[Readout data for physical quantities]
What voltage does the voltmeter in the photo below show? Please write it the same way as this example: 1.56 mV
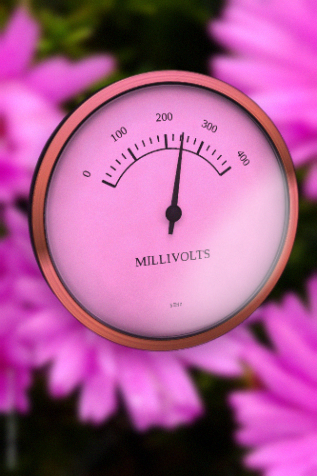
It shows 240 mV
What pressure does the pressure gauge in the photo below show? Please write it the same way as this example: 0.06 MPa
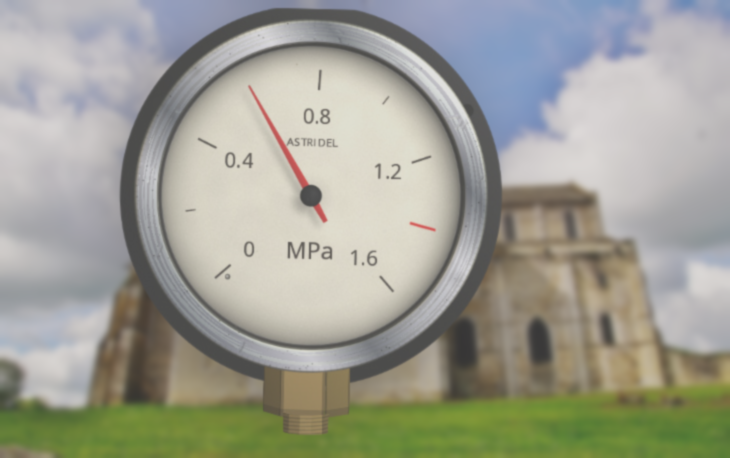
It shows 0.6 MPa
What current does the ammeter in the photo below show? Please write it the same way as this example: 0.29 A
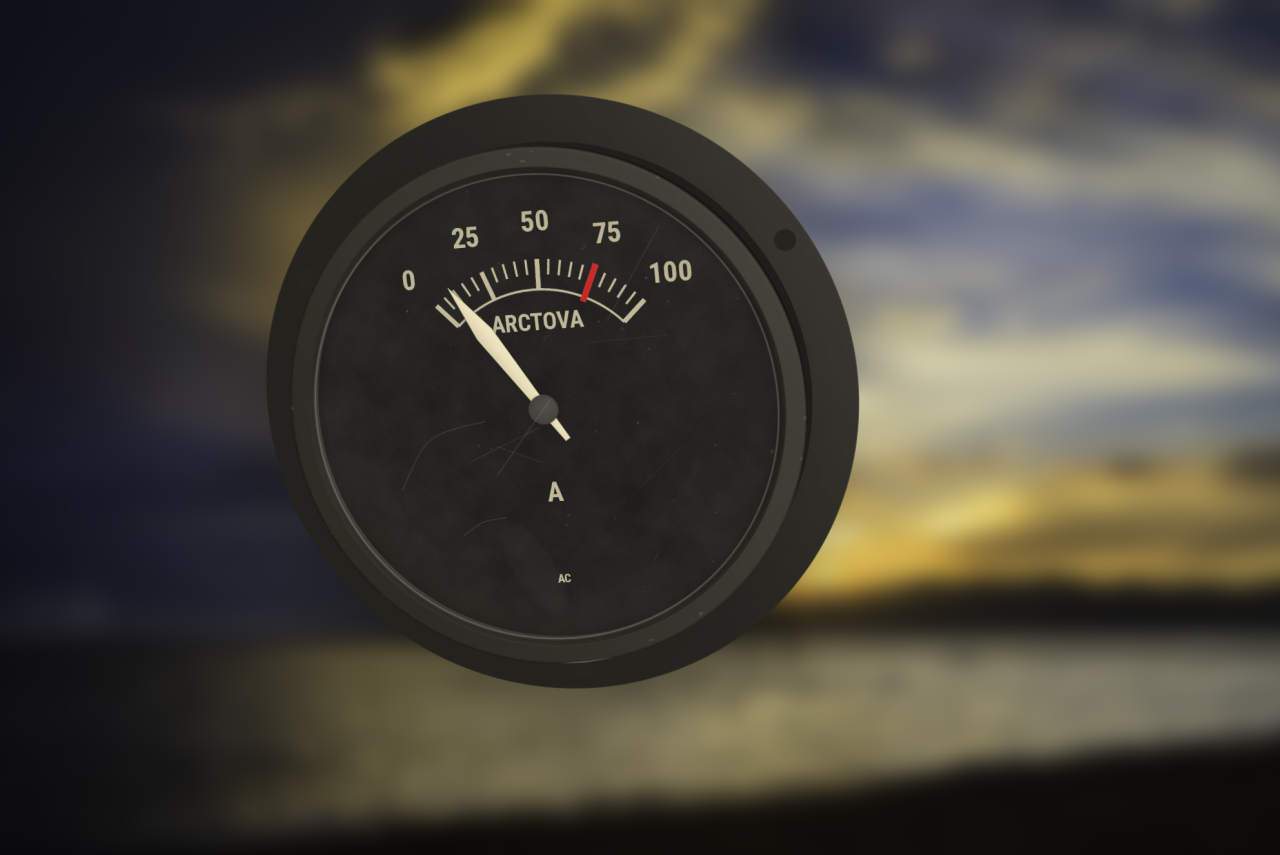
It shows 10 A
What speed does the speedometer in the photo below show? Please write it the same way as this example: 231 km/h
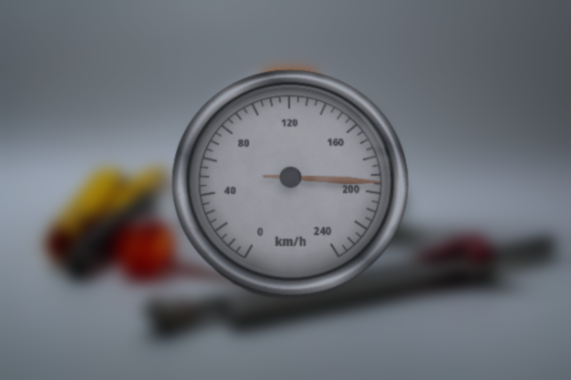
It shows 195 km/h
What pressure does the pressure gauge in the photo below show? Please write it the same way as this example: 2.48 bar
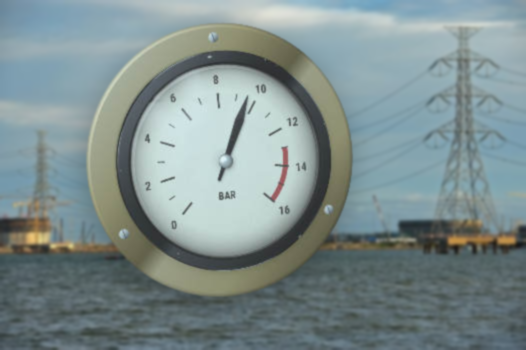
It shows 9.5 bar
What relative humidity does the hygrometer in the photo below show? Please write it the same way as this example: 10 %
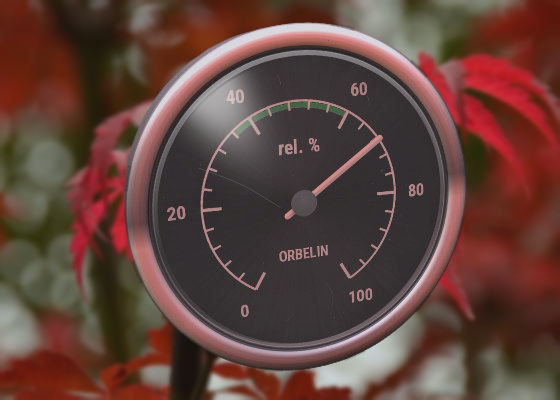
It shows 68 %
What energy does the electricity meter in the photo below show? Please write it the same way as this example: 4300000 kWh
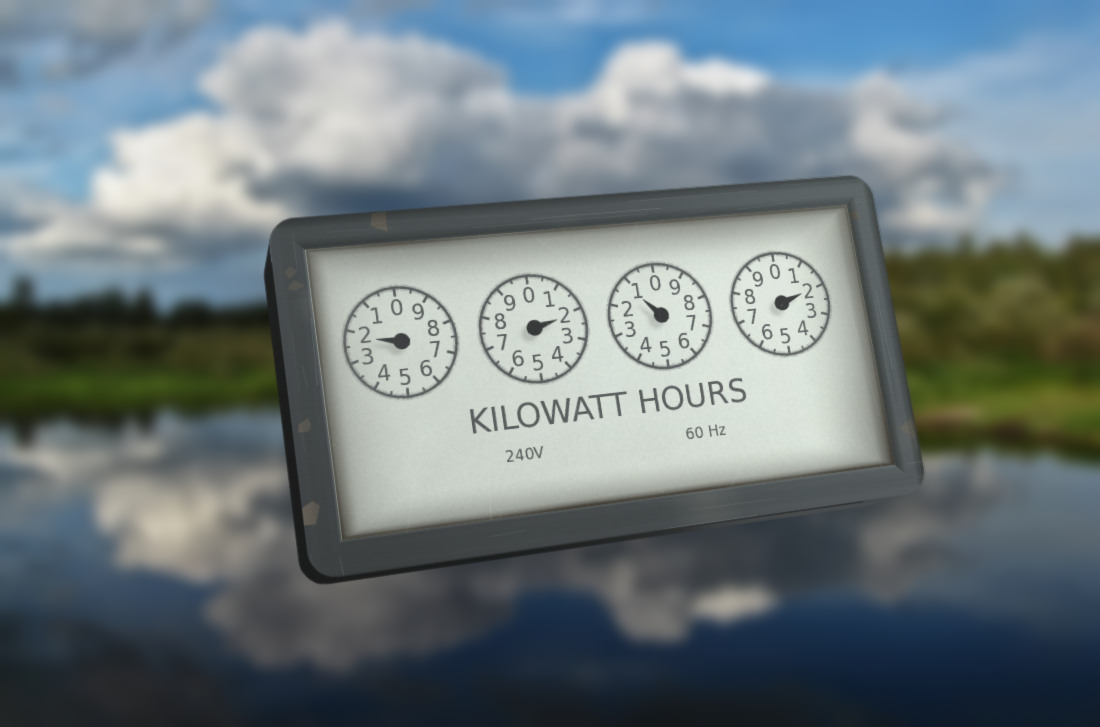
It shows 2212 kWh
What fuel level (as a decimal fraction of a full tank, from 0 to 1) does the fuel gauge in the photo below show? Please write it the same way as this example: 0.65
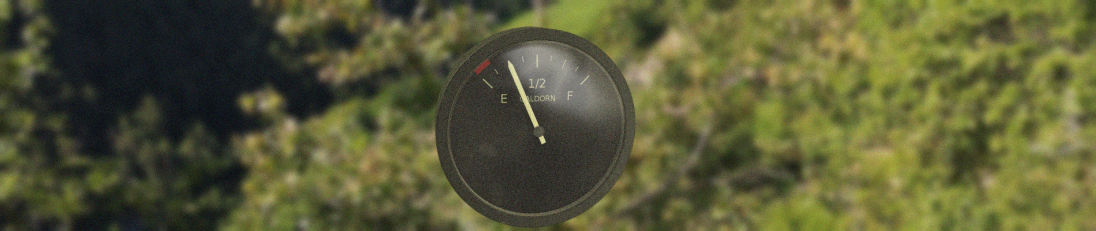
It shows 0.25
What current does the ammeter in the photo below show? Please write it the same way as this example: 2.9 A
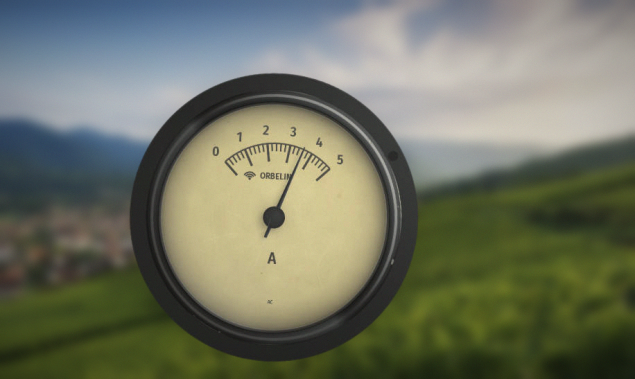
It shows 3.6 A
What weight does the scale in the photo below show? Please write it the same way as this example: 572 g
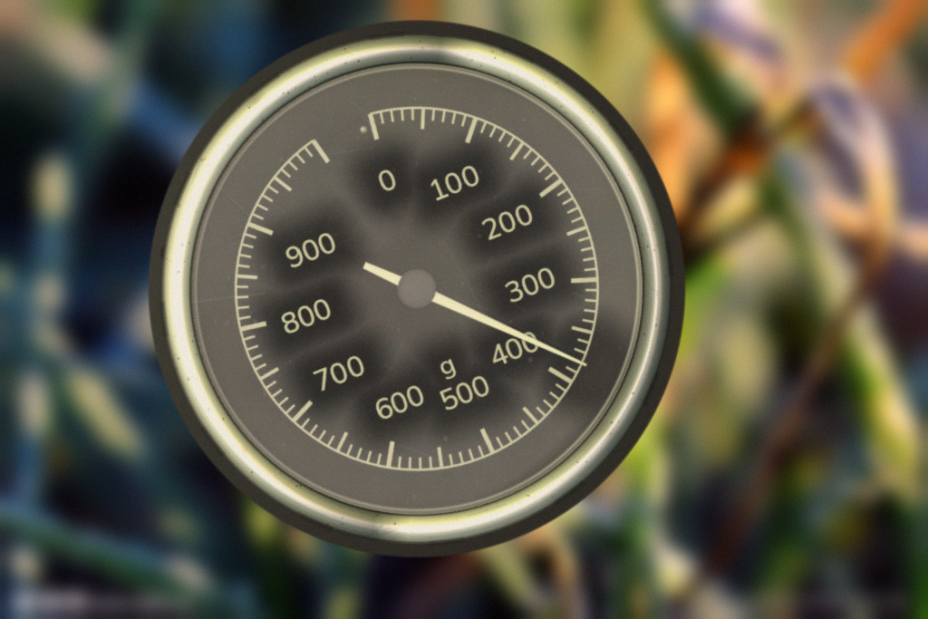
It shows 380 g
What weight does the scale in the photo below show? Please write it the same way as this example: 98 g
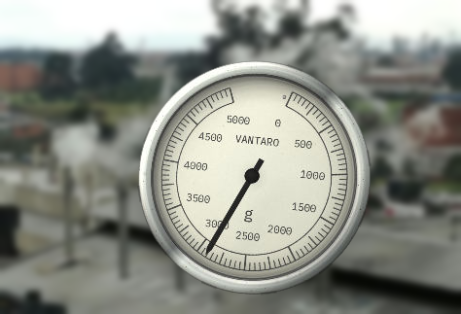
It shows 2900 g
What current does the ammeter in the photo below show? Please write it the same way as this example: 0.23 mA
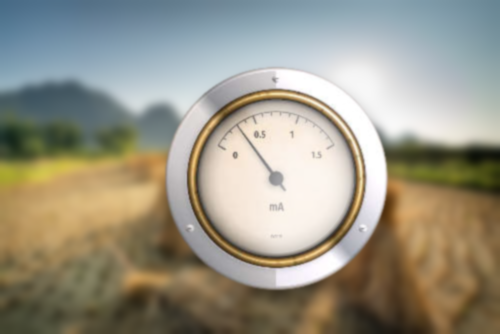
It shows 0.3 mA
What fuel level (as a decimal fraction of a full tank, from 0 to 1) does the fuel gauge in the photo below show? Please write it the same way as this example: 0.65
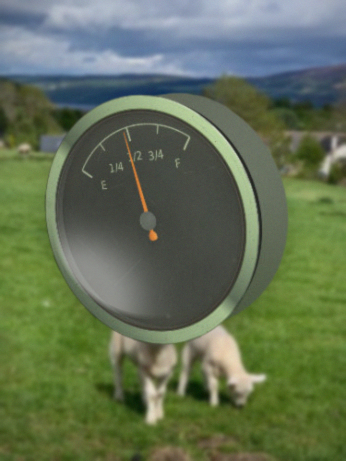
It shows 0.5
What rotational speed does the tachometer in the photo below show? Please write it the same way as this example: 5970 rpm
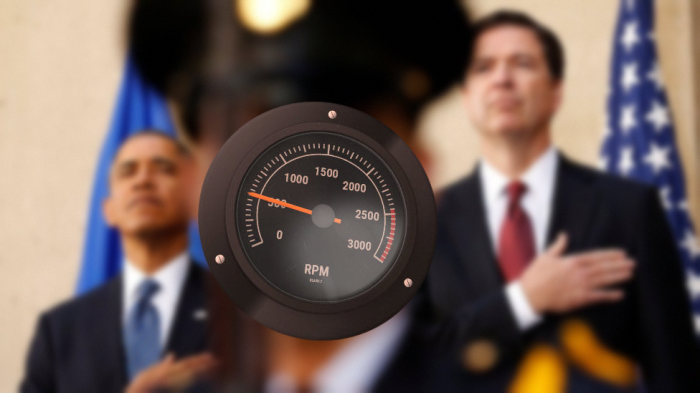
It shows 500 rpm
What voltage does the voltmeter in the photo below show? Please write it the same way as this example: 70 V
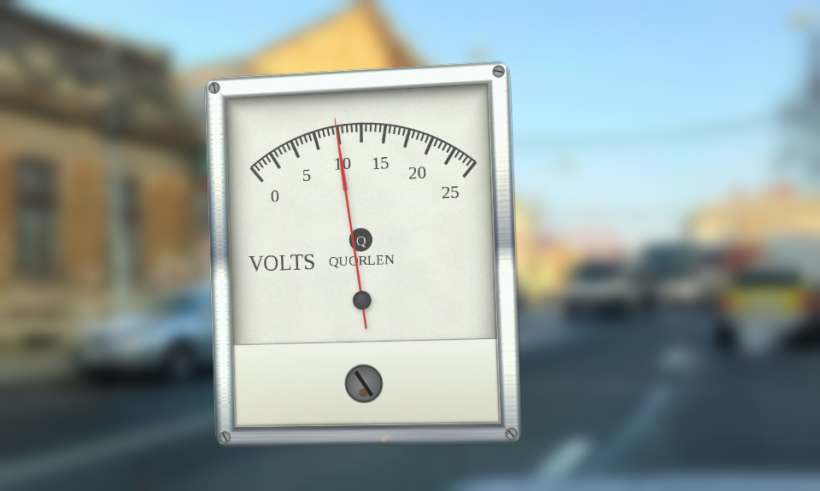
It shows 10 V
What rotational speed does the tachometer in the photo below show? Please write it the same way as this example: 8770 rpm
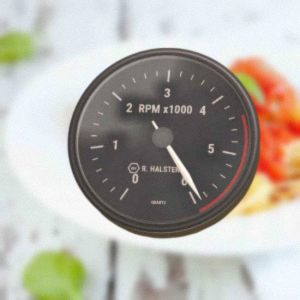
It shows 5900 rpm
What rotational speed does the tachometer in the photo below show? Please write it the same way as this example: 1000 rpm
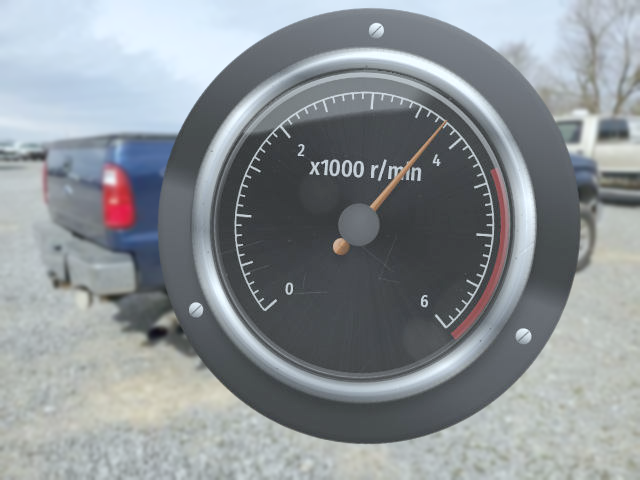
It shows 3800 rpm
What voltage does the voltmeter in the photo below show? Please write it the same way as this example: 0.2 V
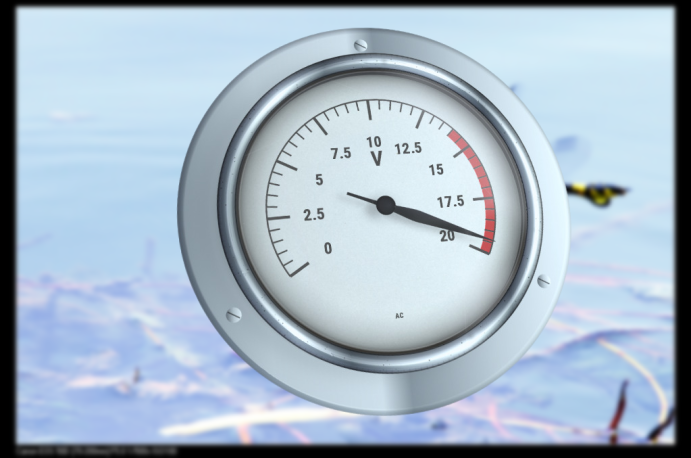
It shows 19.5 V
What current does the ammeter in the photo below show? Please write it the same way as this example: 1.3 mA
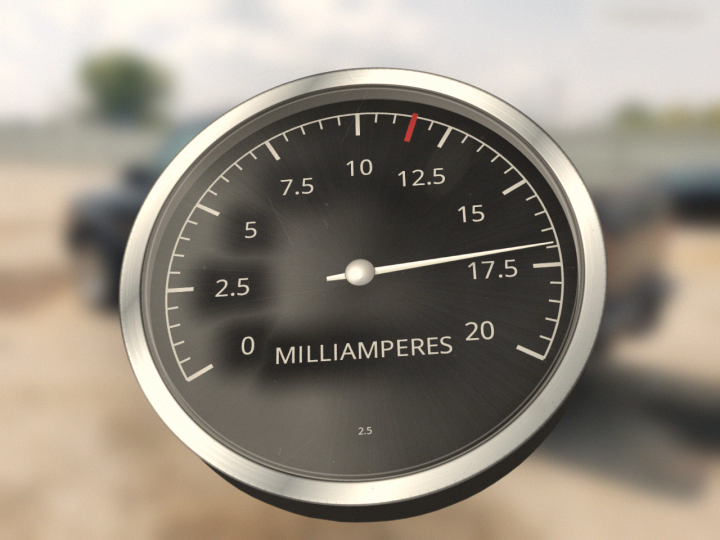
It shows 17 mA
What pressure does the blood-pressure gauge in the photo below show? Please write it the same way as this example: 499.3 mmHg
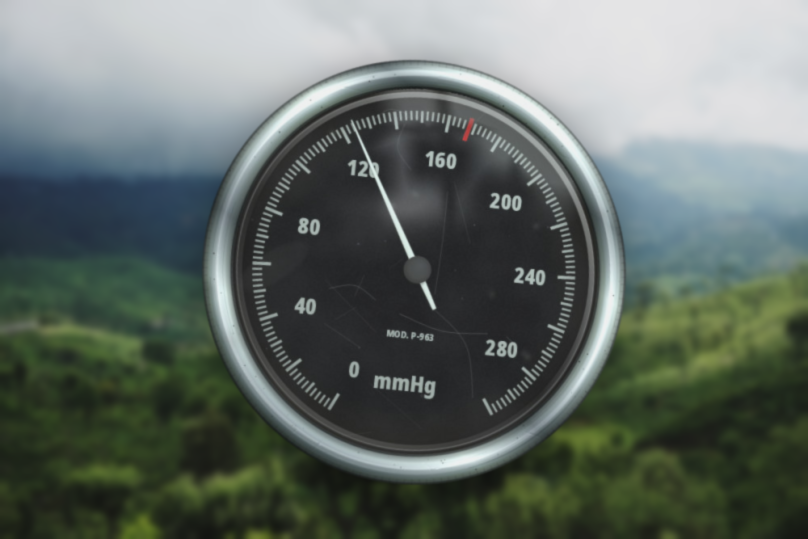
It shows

*What is required:*
Turn each line of the listing above into an item in a numbered list. Skip any blank lines and leave out the pictures.

*Problem solution:*
1. What voltage does the voltmeter in the photo below show? Please write it the same way as this example: 1.56 mV
2. It shows 240 mV
3. What pressure does the pressure gauge in the photo below show? Please write it the same way as this example: 0.06 MPa
4. It shows 0.6 MPa
5. What current does the ammeter in the photo below show? Please write it the same way as this example: 0.29 A
6. It shows 10 A
7. What speed does the speedometer in the photo below show? Please write it the same way as this example: 231 km/h
8. It shows 195 km/h
9. What pressure does the pressure gauge in the photo below show? Please write it the same way as this example: 2.48 bar
10. It shows 9.5 bar
11. What relative humidity does the hygrometer in the photo below show? Please write it the same way as this example: 10 %
12. It shows 68 %
13. What energy does the electricity meter in the photo below show? Please write it the same way as this example: 4300000 kWh
14. It shows 2212 kWh
15. What fuel level (as a decimal fraction of a full tank, from 0 to 1) does the fuel gauge in the photo below show? Please write it the same way as this example: 0.65
16. It shows 0.25
17. What current does the ammeter in the photo below show? Please write it the same way as this example: 2.9 A
18. It shows 3.6 A
19. What weight does the scale in the photo below show? Please write it the same way as this example: 572 g
20. It shows 380 g
21. What weight does the scale in the photo below show? Please write it the same way as this example: 98 g
22. It shows 2900 g
23. What current does the ammeter in the photo below show? Please write it the same way as this example: 0.23 mA
24. It shows 0.3 mA
25. What fuel level (as a decimal fraction of a full tank, from 0 to 1) does the fuel gauge in the photo below show? Please write it the same way as this example: 0.65
26. It shows 0.5
27. What rotational speed does the tachometer in the photo below show? Please write it the same way as this example: 5970 rpm
28. It shows 500 rpm
29. What voltage does the voltmeter in the photo below show? Please write it the same way as this example: 70 V
30. It shows 10 V
31. What rotational speed does the tachometer in the photo below show? Please write it the same way as this example: 8770 rpm
32. It shows 5900 rpm
33. What rotational speed does the tachometer in the photo below show? Please write it the same way as this example: 1000 rpm
34. It shows 3800 rpm
35. What voltage does the voltmeter in the photo below show? Please write it the same way as this example: 0.2 V
36. It shows 19.5 V
37. What current does the ammeter in the photo below show? Please write it the same way as this example: 1.3 mA
38. It shows 17 mA
39. What pressure does the blood-pressure gauge in the photo below show? Please write it the same way as this example: 499.3 mmHg
40. It shows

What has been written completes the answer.